WHAT NEEDS TO BE DONE:
Return each line of the listing below unchanged, character for character.

DATA BLOCK:

************

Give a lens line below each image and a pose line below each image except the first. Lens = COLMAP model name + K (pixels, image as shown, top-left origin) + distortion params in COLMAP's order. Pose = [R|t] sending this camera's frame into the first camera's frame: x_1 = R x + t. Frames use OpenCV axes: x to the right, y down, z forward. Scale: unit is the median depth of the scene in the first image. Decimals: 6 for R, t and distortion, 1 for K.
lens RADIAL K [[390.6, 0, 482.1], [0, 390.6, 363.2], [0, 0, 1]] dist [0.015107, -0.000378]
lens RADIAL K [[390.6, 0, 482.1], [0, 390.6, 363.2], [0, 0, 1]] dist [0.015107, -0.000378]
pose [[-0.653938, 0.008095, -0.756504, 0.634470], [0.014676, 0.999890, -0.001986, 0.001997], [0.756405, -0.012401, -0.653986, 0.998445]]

************

SOLVED EXERCISE:
Give a lens line below each image and a pose line below each image except the first. Lens = COLMAP model name + K (pixels, image as shown, top-left origin) + distortion params in COLMAP's order. Pose = [R|t] sending this camera's frame into the first camera's frame: x_1 = R x + t. Frames use OpenCV axes: x to the right, y down, z forward. Scale: unit is the median depth of the scene in the first image. Decimals: 6 for R, t and distortion, 1 for K.
lens RADIAL K [[390.6, 0, 482.1], [0, 390.6, 363.2], [0, 0, 1]] dist [0.015107, -0.000378]
lens RADIAL K [[390.6, 0, 482.1], [0, 390.6, 363.2], [0, 0, 1]] dist [0.015107, -0.000378]
pose [[-0.653938, 0.008095, -0.756504, 0.634470], [0.014676, 0.999890, -0.001986, 0.001997], [0.756405, -0.012401, -0.653986, 0.998445]]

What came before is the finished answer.